Charleston, West Virginia; United States;
- Broadcast area: Charleston MSA
- Frequency: 99.9 MHz
- Branding: V-100

Programming
- Format: Adult contemporary

Ownership
- Owner: WVRC Media; (West Virginia Radio Corporation of Charleston);
- Sister stations: WCHS, WCST-FM, WKAZ, WKWS, WRVZ, WSWW

History
- First air date: February 1, 1965
- Call sign meaning: West VirginiA FM

Technical information
- Licensing authority: FCC
- Facility ID: 71663
- Class: B
- ERP: 24,500 watts
- HAAT: 215 meters (705 ft)
- Transmitter coordinates: 38°16′25.4″N 81°31′26.4″W﻿ / ﻿38.273722°N 81.524000°W

Links
- Public license information: Public file; LMS;
- Webcast: Listen Live
- Website: v100.fm

= WVAF =

WVAF (99.9 FM) is an adult contemporary radio station in the Charleston, West Virginia, market area. The station broadcasts with an ERP of 24,500 watts. WVAF is ranked third in the Arbitron ratings for the Charleston Metropolitan Statistical Area market, and is currently owned by WVRC Media.

==History==
WVAF's license was granted on December 24, 1963, but it did not sign on until February 1, 1965.
Although V100 has broadcast the AC format for most of its existence, it has dabbled in other formats. It was previously a rock station thru most of the 1970s, and in September 1998, took on a contemporary hit radio format until October 1999.

It was also previously owned by Capital Broadcasting Corporation and was the FM sister of WCAW-AM 680 until it was sold to West Virginia Radio Corporation. In the late 1990s, V100 played songs from the 70s such as Elton John & Kiki Dee's "Don't Go Breaking My Heart", Eagles' "Hotel California", Bee Gees "Stayin' Alive" and many more. By 2013, V100 dropped all 70s songs from its playlist and started to focus on more of a hot AC format without the hard rock or rap. It averages two or three songs from the 80s an hour, with mostly 90s, 2000s and current hits.

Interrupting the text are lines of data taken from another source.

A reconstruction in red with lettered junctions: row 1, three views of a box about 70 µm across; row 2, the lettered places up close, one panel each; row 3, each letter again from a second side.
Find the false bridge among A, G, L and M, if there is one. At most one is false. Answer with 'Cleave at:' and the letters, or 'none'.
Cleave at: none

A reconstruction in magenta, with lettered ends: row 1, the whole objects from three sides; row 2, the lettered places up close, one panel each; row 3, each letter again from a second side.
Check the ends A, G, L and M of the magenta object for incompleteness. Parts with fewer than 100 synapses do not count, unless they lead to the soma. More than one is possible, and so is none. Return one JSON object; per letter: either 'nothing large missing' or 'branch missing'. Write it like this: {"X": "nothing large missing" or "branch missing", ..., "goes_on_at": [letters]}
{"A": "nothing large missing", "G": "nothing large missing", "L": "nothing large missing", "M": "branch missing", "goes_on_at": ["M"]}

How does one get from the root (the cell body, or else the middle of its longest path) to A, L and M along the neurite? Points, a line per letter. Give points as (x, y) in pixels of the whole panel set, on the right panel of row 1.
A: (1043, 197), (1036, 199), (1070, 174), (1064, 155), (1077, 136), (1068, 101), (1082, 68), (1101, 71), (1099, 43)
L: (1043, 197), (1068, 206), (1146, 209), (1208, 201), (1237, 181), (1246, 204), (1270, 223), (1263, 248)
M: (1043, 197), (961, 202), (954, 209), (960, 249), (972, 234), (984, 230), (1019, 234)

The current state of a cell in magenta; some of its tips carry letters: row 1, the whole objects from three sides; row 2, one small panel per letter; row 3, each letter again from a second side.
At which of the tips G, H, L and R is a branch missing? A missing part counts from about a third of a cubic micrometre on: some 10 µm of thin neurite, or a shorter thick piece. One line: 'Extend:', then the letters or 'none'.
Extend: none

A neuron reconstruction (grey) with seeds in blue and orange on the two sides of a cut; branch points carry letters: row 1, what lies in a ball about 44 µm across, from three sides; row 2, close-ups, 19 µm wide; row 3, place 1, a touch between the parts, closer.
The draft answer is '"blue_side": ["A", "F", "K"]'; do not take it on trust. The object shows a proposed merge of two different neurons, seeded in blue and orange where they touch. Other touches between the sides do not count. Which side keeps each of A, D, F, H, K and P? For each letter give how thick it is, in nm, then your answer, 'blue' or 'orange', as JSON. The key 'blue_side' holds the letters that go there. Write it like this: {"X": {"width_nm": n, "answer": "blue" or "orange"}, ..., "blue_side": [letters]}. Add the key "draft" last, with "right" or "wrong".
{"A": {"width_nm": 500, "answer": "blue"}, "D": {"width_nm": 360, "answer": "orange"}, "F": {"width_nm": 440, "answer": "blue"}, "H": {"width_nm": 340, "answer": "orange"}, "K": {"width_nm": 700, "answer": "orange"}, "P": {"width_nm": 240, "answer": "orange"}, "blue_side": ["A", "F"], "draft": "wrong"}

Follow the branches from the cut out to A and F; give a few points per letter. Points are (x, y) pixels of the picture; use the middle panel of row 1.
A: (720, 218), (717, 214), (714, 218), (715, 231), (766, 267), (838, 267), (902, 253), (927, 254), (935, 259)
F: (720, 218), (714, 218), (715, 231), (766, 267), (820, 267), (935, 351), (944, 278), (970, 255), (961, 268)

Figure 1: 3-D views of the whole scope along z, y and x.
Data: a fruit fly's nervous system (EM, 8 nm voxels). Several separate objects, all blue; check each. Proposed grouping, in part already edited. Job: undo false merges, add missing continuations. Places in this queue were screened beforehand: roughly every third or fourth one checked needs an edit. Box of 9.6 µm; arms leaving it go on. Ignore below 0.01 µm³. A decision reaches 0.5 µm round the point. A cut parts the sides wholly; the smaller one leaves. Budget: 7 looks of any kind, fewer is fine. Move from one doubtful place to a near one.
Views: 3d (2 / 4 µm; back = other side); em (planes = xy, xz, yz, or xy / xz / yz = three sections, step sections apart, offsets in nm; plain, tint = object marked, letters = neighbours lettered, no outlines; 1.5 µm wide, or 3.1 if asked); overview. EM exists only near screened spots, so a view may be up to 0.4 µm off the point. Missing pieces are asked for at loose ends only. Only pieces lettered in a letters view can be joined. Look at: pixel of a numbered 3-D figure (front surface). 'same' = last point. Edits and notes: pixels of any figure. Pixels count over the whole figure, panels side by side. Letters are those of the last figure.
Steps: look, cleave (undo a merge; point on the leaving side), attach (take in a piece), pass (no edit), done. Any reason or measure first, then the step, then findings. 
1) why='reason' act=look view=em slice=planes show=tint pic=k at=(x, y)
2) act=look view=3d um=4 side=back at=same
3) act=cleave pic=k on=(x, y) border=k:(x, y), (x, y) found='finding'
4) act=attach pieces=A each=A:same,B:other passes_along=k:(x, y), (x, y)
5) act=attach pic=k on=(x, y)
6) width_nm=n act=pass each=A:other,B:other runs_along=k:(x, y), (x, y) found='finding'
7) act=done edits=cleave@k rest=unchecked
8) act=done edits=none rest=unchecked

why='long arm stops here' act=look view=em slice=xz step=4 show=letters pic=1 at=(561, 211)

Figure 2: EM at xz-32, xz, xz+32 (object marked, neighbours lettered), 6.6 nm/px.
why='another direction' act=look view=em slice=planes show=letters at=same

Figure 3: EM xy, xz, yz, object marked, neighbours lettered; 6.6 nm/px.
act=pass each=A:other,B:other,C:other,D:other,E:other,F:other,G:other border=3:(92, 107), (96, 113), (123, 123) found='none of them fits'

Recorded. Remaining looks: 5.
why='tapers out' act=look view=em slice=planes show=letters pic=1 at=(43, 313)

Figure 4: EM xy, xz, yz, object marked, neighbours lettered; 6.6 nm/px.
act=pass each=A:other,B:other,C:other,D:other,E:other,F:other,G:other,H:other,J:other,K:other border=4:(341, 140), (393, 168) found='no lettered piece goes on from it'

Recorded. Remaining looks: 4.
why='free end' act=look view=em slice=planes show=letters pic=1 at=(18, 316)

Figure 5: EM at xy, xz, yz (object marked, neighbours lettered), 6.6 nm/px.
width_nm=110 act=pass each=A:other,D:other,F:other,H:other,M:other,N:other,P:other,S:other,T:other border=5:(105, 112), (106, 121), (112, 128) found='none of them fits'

The All 80s Lunch with Steve Bishop is broadcast on weekdays at noon and plays music from 1980 to 1989. The John Tesh Radio Show is broadcast early Sunday mornings from 4 am to 9 am. Backtrax USA with Kidd Kelly (the 80s and 90s versions) is broadcast from 8 pm to midnight on Saturdays, and Tom Kent's radio program Lovin Life, Livin The '80s from 7 pm to midnight on Sundays. On Sunday, the station broadcasts Sonrise from 9am to 11am.